Switch to Threaded View
MapReduce, mail # user - Large input files via HTTP


Copy link to this message
-
RE: Large input files via HTTP
David Parks 2012-10-23, 00:59
Would it make sense to write a map job that takes an unsplittable XML file
(which defines all of the files I need to download); that one map job then
kicks off the downloads in multiple threads. This way I can easily manage
the most efficient download pattern within the map job, and my output is
emitted as key,values straight to the reducer step?

 

 

From: [EMAIL PROTECTED] [mailto:[EMAIL PROTECTED]] On Behalf Of
Seetharam Venkatesh
Sent: Tuesday, October 23, 2012 7:28 AM
To: [EMAIL PROTECTED]
Subject: Re: Large input files via HTTP

 

One possible way is to first create a list of files with tuples<host:port,
filePath>. Then use a map-only job to pull each file using NLineInputFormat.

 

Another way is to write a HttpInputFormat and HttpRecordReader and stream
the data in a map-only job.

On Mon, Oct 22, 2012 at 1:54 AM, David Parks <[EMAIL PROTECTED]> wrote:

I want to create a MapReduce job which reads many multi-gigabyte input files
from various HTTP sources & processes them nightly.

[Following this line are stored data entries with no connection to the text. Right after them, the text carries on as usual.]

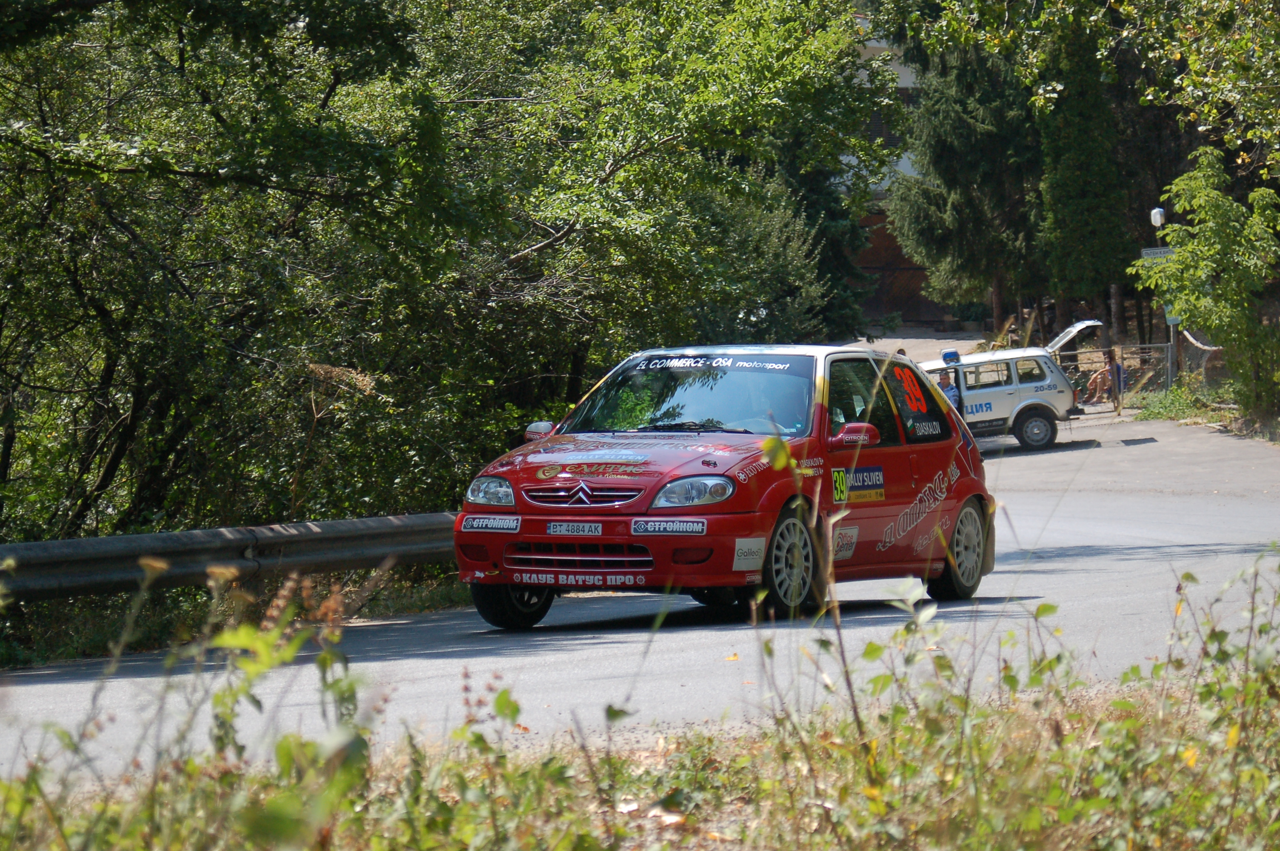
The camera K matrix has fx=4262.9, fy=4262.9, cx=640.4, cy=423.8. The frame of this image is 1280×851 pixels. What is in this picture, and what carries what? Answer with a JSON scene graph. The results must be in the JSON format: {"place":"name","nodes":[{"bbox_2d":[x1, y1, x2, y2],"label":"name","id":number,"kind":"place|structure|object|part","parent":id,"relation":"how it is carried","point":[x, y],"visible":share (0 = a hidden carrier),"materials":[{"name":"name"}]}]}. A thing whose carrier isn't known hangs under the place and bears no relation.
{"place":"outdoors","nodes":[
{"label":"outdoors","id":0,"kind":"place"},
{"bbox_2d":[0,565,470,669],"label":"grass verge","id":1,"kind":"structure","parent":0,"point":[158,624],"materials":[{"name":"green plant"}]},
{"bbox_2d":[0,513,448,601],"label":"guardrail","id":2,"kind":"object","parent":1,"relation":"on","point":[46,544],"visible":0.77,"materials":[{"name":"grey metal"}]},
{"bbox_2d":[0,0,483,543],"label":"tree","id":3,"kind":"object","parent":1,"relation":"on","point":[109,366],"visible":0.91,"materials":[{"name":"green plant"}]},
{"bbox_2d":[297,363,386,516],"label":"dry plant","id":4,"kind":"object","parent":1,"relation":"on","point":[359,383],"visible":0.73,"materials":[{"name":"plant"}]},
{"bbox_2d":[0,403,1279,784],"label":"road","id":5,"kind":"structure","parent":0,"point":[1048,534],"materials":[{"name":"grey asphalt"}]},
{"bbox_2d":[454,344,997,629],"label":"rally car","id":6,"kind":"object","parent":5,"relation":"on","point":[524,534],"visible":0.91,"materials":[{"name":"red metal"}]},
{"bbox_2d":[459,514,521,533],"label":"sticker","id":7,"kind":"object","parent":6,"relation":"attached to","point":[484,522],"visible":0.97,"materials":[{"name":"white plastic"}]},
{"label":"headlight","id":8,"kind":"part","parent":6,"relation":"part of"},
{"label":"wheel","id":9,"kind":"part","parent":6,"relation":"part of","materials":[{"name":"black rubber"}]},
{"label":"mirror","id":10,"kind":"part","parent":6,"relation":"part of","materials":[{"name":"red mirror"}]},
{"bbox_2d":[543,521,604,537],"label":"license plate","id":11,"kind":"object","parent":6,"relation":"attached to","point":[562,529],"visible":0.96,"materials":[{"name":"white metal"}]},
{"label":"grille","id":12,"kind":"part","parent":6,"relation":"part of","materials":[{"name":"metal"}]},
{"label":"grille","id":13,"kind":"part","parent":6,"relation":"part of","materials":[{"name":"metal"}]},
{"label":"hood","id":14,"kind":"part","parent":6,"relation":"part of","materials":[{"name":"red metal"}]},
{"bbox_2d":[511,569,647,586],"label":"sticker","id":15,"kind":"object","parent":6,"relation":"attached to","point":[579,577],"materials":[{"name":"red plastic"}]},
{"bbox_2d":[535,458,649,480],"label":"sticker","id":16,"kind":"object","parent":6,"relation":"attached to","point":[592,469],"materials":[{"name":"plastic"}]},
{"bbox_2d":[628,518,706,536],"label":"sticker","id":17,"kind":"object","parent":6,"relation":"attached to","point":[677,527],"visible":0.96,"materials":[{"name":"white plastic"}]},
{"label":"headlight","id":18,"kind":"part","parent":6,"relation":"part of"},
{"label":"windshield","id":19,"kind":"part","parent":6,"relation":"part of","materials":[{"name":"clear glass"}]},
{"bbox_2d":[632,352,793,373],"label":"sticker","id":20,"kind":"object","parent":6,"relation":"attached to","point":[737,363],"visible":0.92,"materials":[{"name":"plastic"}]},
{"bbox_2d":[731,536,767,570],"label":"sticker","id":21,"kind":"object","parent":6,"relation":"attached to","point":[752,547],"visible":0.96,"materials":[{"name":"white plastic"}]},
{"bbox_2d":[720,373,791,433],"label":"person","id":22,"kind":"object","parent":6,"relation":"in","point":[757,408],"visible":0.29},
{"label":"wheel","id":23,"kind":"part","parent":6,"relation":"part of","materials":[{"name":"black rubber"}]},
{"label":"mirror","id":24,"kind":"part","parent":6,"relation":"part of","materials":[{"name":"red mirror"}]},
{"bbox_2d":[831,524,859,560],"label":"sticker","id":25,"kind":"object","parent":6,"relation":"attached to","point":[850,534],"visible":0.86,"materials":[{"name":"white plastic"}]},
{"bbox_2d":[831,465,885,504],"label":"sticker","id":26,"kind":"object","parent":6,"relation":"attached to","point":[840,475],"visible":0.93,"materials":[{"name":"blue plastic"}]},
{"bbox_2d":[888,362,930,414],"label":"number sticker","id":27,"kind":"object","parent":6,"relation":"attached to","point":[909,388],"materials":[{"name":"red plastic"}]},
{"bbox_2d":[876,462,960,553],"label":"sticker","id":28,"kind":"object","parent":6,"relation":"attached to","point":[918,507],"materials":[{"name":"white plastic"}]},
{"label":"window","id":29,"kind":"part","parent":6,"relation":"part of","materials":[{"name":"glass"}]},
{"label":"wheel","id":30,"kind":"part","parent":6,"relation":"part of","materials":[{"name":"black rubber"}]},
{"bbox_2d":[931,366,962,413],"label":"person","id":31,"kind":"object","parent":5,"relation":"on","point":[952,395],"visible":0.25},
{"bbox_2d":[917,325,1086,453],"label":"white car","id":32,"kind":"object","parent":5,"relation":"on","point":[1020,420],"visible":0.6,"materials":[{"name":"white metal"}]},
{"bbox_2d":[940,349,960,364],"label":"light bar","id":33,"kind":"object","parent":32,"relation":"on","point":[950,355],"visible":0.94,"materials":[{"name":"blue plastic"}]},
{"label":"van wheel","id":34,"kind":"part","parent":32,"relation":"part of","materials":[{"name":"black rubber"}]},
{"bbox_2d":[0,544,1279,850],"label":"grass verge","id":35,"kind":"structure","parent":0,"point":[504,693],"materials":[{"name":"green plant"}]},
{"bbox_2d":[839,18,963,330],"label":"building","id":36,"kind":"structure","parent":0,"point":[910,316],"materials":[{"name":"brick"}]},
{"bbox_2d":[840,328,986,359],"label":"driveway","id":37,"kind":"structure","parent":0,"point":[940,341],"materials":[{"name":"grey concrete"}]},
{"label":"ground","id":38,"kind":"structure","parent":0},
{"bbox_2d":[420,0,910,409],"label":"tree","id":39,"kind":"object","parent":38,"relation":"on","point":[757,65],"visible":0.74,"materials":[{"name":"green plant"}]},
{"bbox_2d":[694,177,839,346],"label":"conifer tree","id":40,"kind":"object","parent":38,"relation":"on","point":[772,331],"visible":0.41,"materials":[{"name":"green plant"}]},
{"bbox_2d":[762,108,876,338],"label":"conifer tree","id":41,"kind":"object","parent":38,"relation":"on","point":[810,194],"visible":0.28,"materials":[{"name":"green plant"}]},
{"bbox_2d":[889,24,1048,335],"label":"conifer tree","id":42,"kind":"object","parent":38,"relation":"on","point":[968,125],"visible":0.61,"materials":[{"name":"plant"}]},
{"bbox_2d":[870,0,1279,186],"label":"tree","id":43,"kind":"object","parent":38,"relation":"on","point":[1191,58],"visible":0.98,"materials":[{"name":"green plant"}]},
{"bbox_2d":[1032,6,1133,336],"label":"conifer tree","id":44,"kind":"object","parent":38,"relation":"on","point":[1073,125],"visible":0.69,"materials":[{"name":"plant"}]},
{"bbox_2d":[1082,346,1119,404],"label":"person","id":45,"kind":"object","parent":38,"relation":"on","point":[1095,381],"visible":0.84},
{"bbox_2d":[1053,341,1177,402],"label":"metal fence","id":46,"kind":"object","parent":38,"relation":"on","point":[1148,346],"visible":0.53,"materials":[{"name":"grey metal"}]},
{"bbox_2d":[1108,346,1125,407],"label":"person","id":47,"kind":"object","parent":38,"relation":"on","point":[1118,370],"visible":0.74},
{"bbox_2d":[1148,206,1174,388],"label":"lamp post","id":48,"kind":"object","parent":38,"relation":"on","point":[1158,217],"visible":0.56,"materials":[{"name":"metal"}]},
{"bbox_2d":[1139,245,1176,260],"label":"street sign","id":49,"kind":"object","parent":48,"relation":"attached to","point":[1163,251],"visible":0.72,"materials":[{"name":"white metal"}]},
{"bbox_2d":[1150,207,1165,227],"label":"lamp","id":50,"kind":"object","parent":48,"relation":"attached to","point":[1158,217],"visible":0.91,"materials":[{"name":"white"}]},
{"bbox_2d":[1163,305,1180,324],"label":"sign","id":51,"kind":"object","parent":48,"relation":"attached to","point":[1168,318],"visible":0.36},
{"bbox_2d":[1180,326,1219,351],"label":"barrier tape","id":52,"kind":"object","parent":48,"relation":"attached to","point":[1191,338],"visible":0.48,"materials":[{"name":"white plastic"}]},
{"bbox_2d":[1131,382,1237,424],"label":"grass patch","id":53,"kind":"object","parent":38,"relation":"on","point":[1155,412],"visible":0.54,"materials":[{"name":"green plant"}]},
{"bbox_2d":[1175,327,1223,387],"label":"fence","id":54,"kind":"object","parent":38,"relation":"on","point":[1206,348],"visible":0.52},
{"bbox_2d":[1133,145,1279,424],"label":"tree","id":55,"kind":"object","parent":38,"relation":"on","point":[1188,247],"visible":0.99,"materials":[{"name":"green plant"}]}
]}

Is there a reasonably flexible way to acquire the files in the Hadoop job
its self? I expect the initial downloads to take many hours and I'd hope I
can optimize the # of connections (example: I'm limited to 5 connections to
one host, whereas another host has a 3-connection limit, so maximize as much
as possible).  Also the set of files to download will change a little over
time so the input list should be easily configurable (in a config file or
equivalent).

 - Is it normal to perform batch downloads like this *before* running the
mapreduce job?
 - Or is it ok to include such steps in with the job?
 - It seems handy to keep the whole process as one neat package in Hadoop if
possible.
 - What class should I implement if I wanted to manage this myself? Would I
just extend TextInputFormat for example, and do the HTTP processing there?
Or am I created a FileSystem?

Thanks,
David

 

--
Regards,
Venkatesh

 

“Perfection (in design) is achieved not when there is nothing more to add,
but rather when there is nothing more to take away.”

- Antoine de Saint-Exupéry